====== Material to process ======
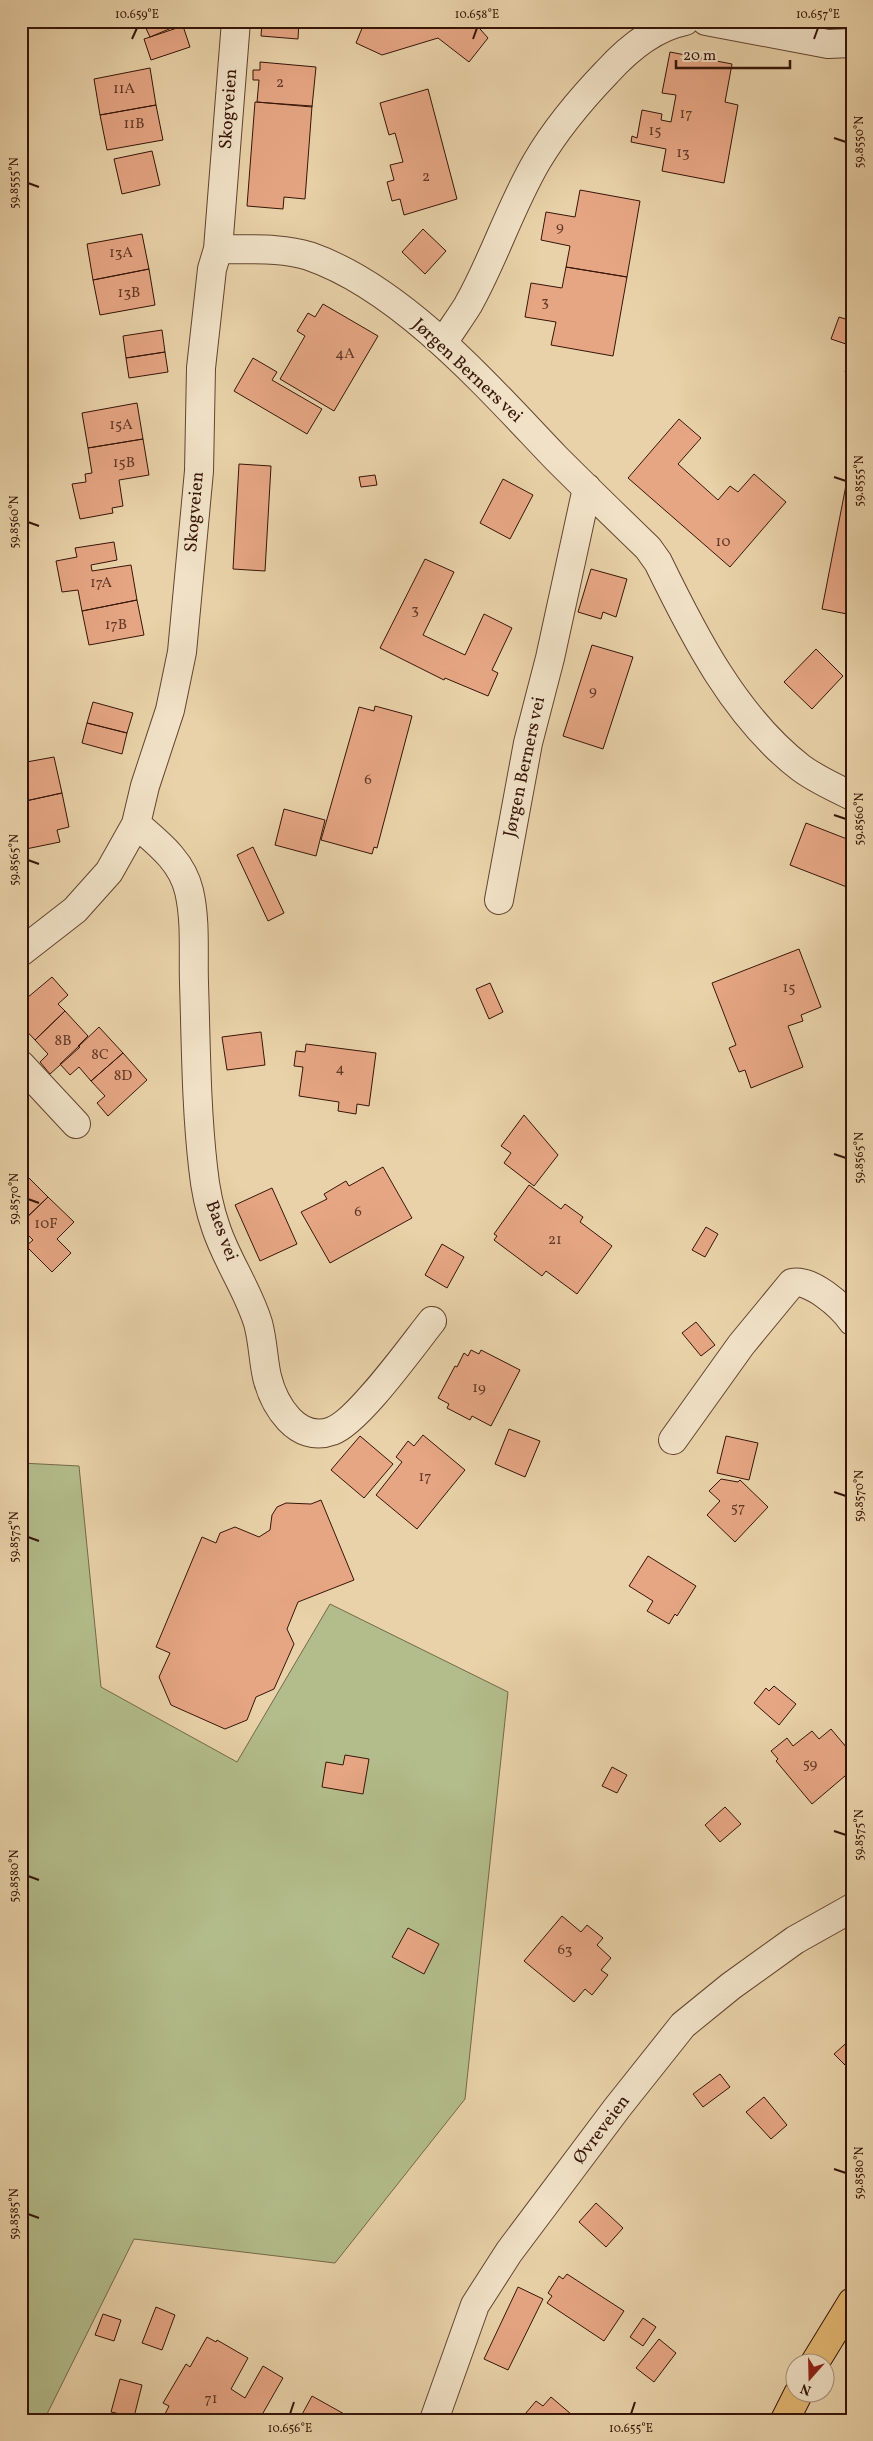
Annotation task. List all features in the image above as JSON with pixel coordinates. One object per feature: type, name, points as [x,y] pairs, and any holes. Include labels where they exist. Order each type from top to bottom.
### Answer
[{"type":"main road","points":[[820,2354],[852,2302]]},
{"type":"main road","points":[[785,2420],[793,2404]]},
{"type":"street","name":"Skogveien","points":[[21,952],[81,904],[109,872],[136,824],[145,786],[170,710],[182,652],[199,471],[201,368],[212,269],[218,248],[236,21]]},
{"type":"street","points":[[443,343],[468,304],[532,170],[556,130],[587,92],[637,44],[666,28],[685,21]]},
{"type":"street","points":[[706,21],[828,44],[852,43]]},
{"type":"street","name":"Jørgen Berners vei","points":[[218,248],[286,251],[308,256],[348,272],[380,293],[443,343],[648,548],[658,562],[681,609],[711,662],[747,712],[777,748],[803,769],[852,796]]},
{"type":"street","name":"Jørgen Berners vei","points":[[499,900],[528,743],[550,658],[588,488]]},
{"type":"street","name":"Baes vei","points":[[136,824],[167,851],[180,867],[189,890],[192,915],[196,1041],[203,1166],[216,1230],[258,1322],[263,1343],[266,1374],[273,1396],[293,1425],[303,1431],[320,1434],[331,1432],[346,1425],[432,1321]]},
{"type":"street","points":[[21,1066],[76,1124]]},
{"type":"street","points":[[673,1440],[741,1345],[792,1283],[798,1281],[822,1291],[852,1321]]},
{"type":"street","name":"Øvreveien","points":[[434,2420],[469,2319],[489,2282],[509,2252],[617,2108],[683,2025],[732,1986],[796,1940],[852,1908]]},
{"type":"green space","points":[[21,1463],[79,1466],[101,1687],[237,1762],[330,1604],[508,1692],[465,2099],[335,2263],[134,2239],[44,2420],[21,2420]]},
{"type":"building","points":[[180,21],[181,24],[150,37],[143,22]]},
{"type":"building","points":[[262,21],[299,21],[298,39],[261,36]]},
{"type":"building","points":[[365,21],[372,21],[383,26],[389,21],[473,21],[488,38],[469,62],[438,38],[382,55],[356,43]]},
{"type":"building","points":[[183,26],[190,47],[151,60],[144,39]]},
{"type":"building","points":[[670,52],[732,64],[725,102],[738,105],[724,183],[662,171],[666,149],[631,142],[632,136],[637,138],[642,110],[662,114],[661,120],[671,122],[676,95],[662,93]]},
{"type":"building","points":[[260,62],[316,67],[312,107],[257,102],[259,80],[253,80],[253,70],[260,70]]},
{"type":"building","points":[[150,68],[156,105],[100,115],[94,79]]},
{"type":"building","points":[[428,89],[457,199],[404,215],[400,199],[392,201],[387,182],[394,180],[390,165],[403,162],[395,133],[389,135],[380,103]]},
{"type":"building","points":[[255,102],[312,106],[305,199],[284,197],[283,209],[247,206]]},
{"type":"building","points":[[156,105],[163,140],[107,150],[100,115]]},
{"type":"building","points":[[152,151],[160,185],[122,194],[114,159]]},
{"type":"building","points":[[580,190],[640,201],[627,277],[566,267],[570,246],[541,240],[546,212],[575,217]]},
{"type":"building","points":[[423,229],[446,251],[425,274],[402,252]]},
{"type":"building","points":[[142,234],[149,269],[93,280],[87,244]]},
{"type":"building","points":[[566,267],[627,277],[613,356],[551,345],[556,322],[525,317],[531,283],[562,288]]},
{"type":"building","points":[[149,269],[155,305],[100,315],[93,280]]},
{"type":"building","points":[[323,304],[378,336],[334,411],[280,379],[305,336],[297,331],[308,313],[315,317]]},
{"type":"building","points":[[839,317],[852,321],[852,346],[831,339]]},
{"type":"building","points":[[162,330],[165,352],[126,358],[123,336]]},
{"type":"building","points":[[165,352],[168,372],[129,378],[126,358]]},
{"type":"building","points":[[852,355],[852,374],[845,372]]},
{"type":"building","points":[[253,358],[277,372],[272,380],[322,409],[307,434],[234,391]]},
{"type":"building","points":[[137,403],[143,439],[88,448],[82,413]]},
{"type":"building","points":[[679,419],[701,438],[678,464],[718,500],[730,486],[738,492],[754,474],[786,502],[730,567],[628,478]]},
{"type":"building","points":[[143,439],[149,475],[119,480],[123,506],[112,508],[113,513],[80,519],[72,484],[86,482],[85,474],[92,473],[88,448]]},
{"type":"building","points":[[239,464],[271,466],[265,571],[233,569]]},
{"type":"building","points":[[375,475],[377,485],[361,487],[359,477]]},
{"type":"building","points":[[503,479],[533,495],[510,539],[480,523]]},
{"type":"building","points":[[847,480],[852,481],[852,615],[822,609]]},
{"type":"building","points":[[114,542],[117,560],[91,565],[92,571],[131,565],[137,600],[82,611],[78,590],[62,592],[56,561],[77,557],[75,548]]},
{"type":"building","points":[[425,559],[454,572],[423,635],[465,655],[484,614],[512,628],[492,670],[498,673],[488,696],[445,678],[444,680],[380,648]]},
{"type":"building","points":[[591,569],[627,579],[616,617],[603,612],[601,619],[578,612]]},
{"type":"building","points":[[137,600],[144,635],[89,645],[82,611]]},
{"type":"building","points":[[592,645],[633,657],[603,749],[563,736]]},
{"type":"building","points":[[816,649],[843,676],[812,709],[784,682]]},
{"type":"building","points":[[93,702],[133,713],[127,733],[87,723]]},
{"type":"building","points":[[375,706],[412,716],[377,848],[374,847],[372,854],[321,840],[359,707],[374,711]]},
{"type":"building","points":[[87,723],[127,733],[122,754],[82,743]]},
{"type":"building","points":[[54,757],[62,793],[21,802],[21,763]]},
{"type":"building","points":[[62,793],[69,827],[57,830],[60,842],[21,850],[21,802]]},
{"type":"building","points":[[284,809],[325,820],[316,856],[275,845]]},
{"type":"building","points":[[806,823],[852,841],[852,889],[790,865]]},
{"type":"building","points":[[253,847],[284,913],[268,921],[237,855]]},
{"type":"building","points":[[799,949],[821,1007],[801,1015],[803,1021],[788,1026],[803,1067],[751,1088],[745,1070],[739,1072],[729,1048],[736,1045],[712,983]]},
{"type":"building","points":[[52,977],[68,995],[58,1004],[65,1011],[35,1040],[21,1025],[21,1003]]},
{"type":"building","points":[[490,983],[503,1012],[489,1019],[476,989]]},
{"type":"building","points":[[65,1011],[88,1036],[78,1046],[80,1047],[50,1074],[40,1062],[48,1054],[35,1040]]},
{"type":"building","points":[[99,1027],[123,1053],[91,1081],[79,1067],[70,1075],[60,1064]]},
{"type":"building","points":[[261,1032],[265,1065],[227,1070],[222,1037]]},
{"type":"building","points":[[306,1044],[376,1053],[369,1106],[357,1104],[356,1114],[338,1111],[339,1102],[299,1096],[303,1067],[294,1066],[296,1051],[305,1052]]},
{"type":"building","points":[[123,1053],[147,1080],[108,1116],[97,1103],[105,1096],[91,1081]]},
{"type":"building","points":[[524,1115],[558,1155],[534,1186],[504,1163],[511,1153],[501,1146]]},
{"type":"building","points":[[383,1167],[412,1218],[330,1263],[301,1212],[327,1199],[324,1194],[346,1181],[349,1186]]},
{"type":"building","points":[[21,1172],[48,1197],[21,1223]]},
{"type":"building","points":[[529,1185],[561,1209],[565,1204],[583,1217],[580,1222],[612,1246],[577,1294],[546,1271],[542,1276],[494,1240],[497,1236],[494,1234]]},
{"type":"building","points":[[272,1188],[297,1244],[260,1261],[235,1205]]},
{"type":"building","points":[[48,1197],[74,1222],[57,1239],[71,1253],[52,1272],[26,1246],[33,1240],[21,1228],[21,1223]]},
{"type":"building","points":[[706,1227],[718,1234],[705,1257],[692,1250]]},
{"type":"building","points":[[442,1244],[464,1257],[447,1288],[425,1275]]},
{"type":"building","points":[[696,1322],[715,1345],[701,1356],[682,1333]]},
{"type":"building","points":[[471,1350],[479,1354],[481,1350],[520,1370],[491,1426],[472,1416],[470,1420],[447,1408],[449,1404],[438,1398],[455,1366],[457,1367],[464,1353],[468,1356]]},
{"type":"building","points":[[509,1429],[540,1441],[525,1477],[495,1464]]},
{"type":"building","points":[[423,1435],[465,1470],[417,1529],[376,1495],[402,1462],[396,1457],[408,1441],[414,1446]]},
{"type":"building","points":[[360,1436],[393,1464],[364,1498],[331,1470]]},
{"type":"building","points":[[726,1436],[758,1443],[749,1480],[717,1473]]},
{"type":"building","points":[[721,1479],[738,1482],[740,1480],[768,1507],[735,1542],[707,1515],[720,1501],[709,1491]]},
{"type":"building","points":[[321,1500],[354,1580],[298,1602],[287,1629],[294,1644],[274,1689],[256,1697],[247,1720],[225,1729],[171,1705],[159,1677],[170,1653],[156,1647],[202,1537],[216,1543],[220,1533],[235,1527],[259,1537],[270,1530],[272,1515],[277,1507],[286,1503],[311,1504]]},
{"type":"building","points":[[648,1556],[696,1586],[677,1616],[675,1614],[669,1624],[647,1611],[653,1601],[629,1586]]},
{"type":"building","points":[[774,1686],[796,1704],[779,1725],[754,1703],[766,1688],[769,1691]]},
{"type":"building","points":[[831,1729],[852,1754],[852,1770],[812,1804],[776,1761],[778,1759],[771,1751],[787,1738],[793,1746],[812,1731],[819,1739]]},
{"type":"building","points":[[345,1755],[369,1759],[363,1794],[322,1787],[326,1762],[343,1765]]},
{"type":"building","points":[[612,1767],[627,1775],[617,1793],[602,1786]]},
{"type":"building","points":[[725,1807],[741,1824],[720,1842],[705,1825]]},
{"type":"building","points":[[562,1916],[581,1932],[587,1925],[603,1938],[597,1945],[611,1958],[601,1970],[608,1975],[592,1995],[585,1989],[574,2002],[524,1961]]},
{"type":"building","points":[[408,1928],[439,1944],[424,1974],[392,1957]]},
{"type":"building","points":[[852,2038],[852,2072],[834,2054]]},
{"type":"building","points":[[720,2074],[730,2087],[703,2107],[693,2094]]},
{"type":"building","points":[[764,2097],[787,2125],[771,2139],[746,2112]]},
{"type":"building","points":[[596,2203],[623,2228],[606,2247],[579,2222]]},
{"type":"building","points":[[567,2274],[624,2311],[604,2341],[547,2303],[552,2296],[548,2293],[559,2276],[563,2279]]},
{"type":"building","points":[[518,2287],[543,2299],[508,2370],[484,2359]]},
{"type":"building","points":[[156,2307],[175,2315],[162,2350],[142,2343]]},
{"type":"building","points":[[103,2314],[121,2320],[114,2341],[95,2335]]},
{"type":"building","points":[[643,2318],[656,2327],[643,2346],[630,2337]]},
{"type":"building","points":[[207,2337],[216,2342],[217,2340],[248,2358],[231,2389],[245,2398],[263,2366],[283,2378],[259,2420],[162,2420],[169,2406],[163,2403],[186,2364],[190,2367]]},
{"type":"building","points":[[659,2339],[676,2353],[654,2382],[636,2368]]},
{"type":"building","points":[[120,2379],[142,2385],[134,2417],[111,2412]]},
{"type":"building","points":[[312,2396],[346,2415],[343,2420],[299,2420]]},
{"type":"building","points":[[551,2397],[578,2420],[520,2420],[536,2401],[543,2406]]}]
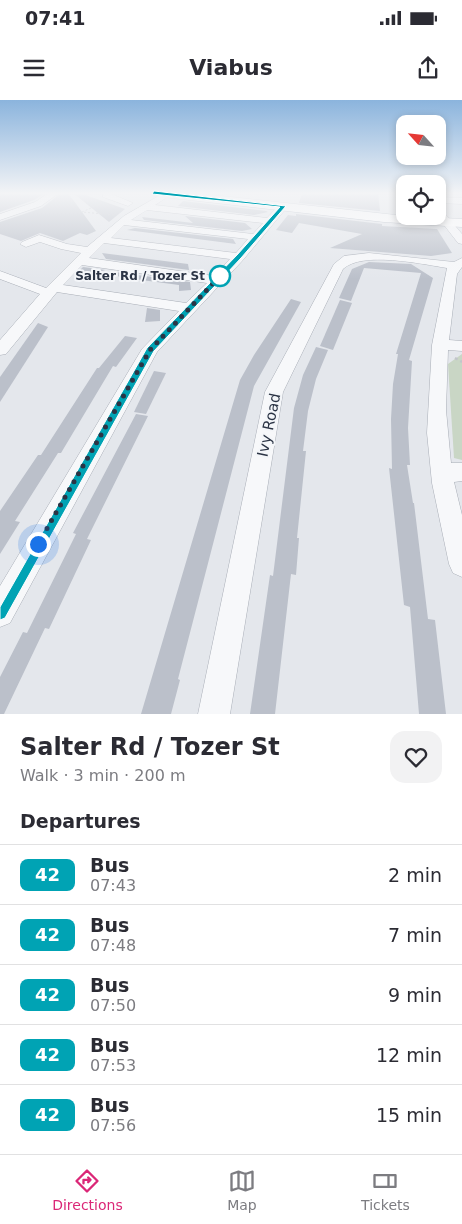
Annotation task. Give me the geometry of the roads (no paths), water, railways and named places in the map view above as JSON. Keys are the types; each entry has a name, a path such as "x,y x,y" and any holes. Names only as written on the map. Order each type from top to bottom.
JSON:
{"main road":[{"path":"430,222 462,223"}],"street":[{"path":"0,613 150,350 239,257 268,222"},
{"path":"0,350 50,290 104,240 119,223 255,237"},
{"path":"448,223 462,241"},
{"path":"26,244 39,238 65,247 91,251"},
{"path":"104,240 239,257"},
{"name":"Ivy Road","path":"214,714 274,392 338,267 347,260 360,257 459,264"},
{"path":"81,261 216,280"},
{"path":"459,264 452,268 440,345 436,411 452,473 462,564"},
{"path":"0,276 50,290 190,308"},
{"path":"440,345 462,346"}],"place":[{"name":"Salter Rd / Tozer St","path":"220,276"}]}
======
### [What to produce]
Search the data above for the word "main" and show every line that has it.

### [Response below]
[{"type":"main road","points":[[820,2354],[852,2302]]},
{"type":"main road","points":[[785,2420],[793,2404]]},
{"main road":[{"path":"430,222 462,223"}],"street":[{"path":"0,613 150,350 239,257 268,222"},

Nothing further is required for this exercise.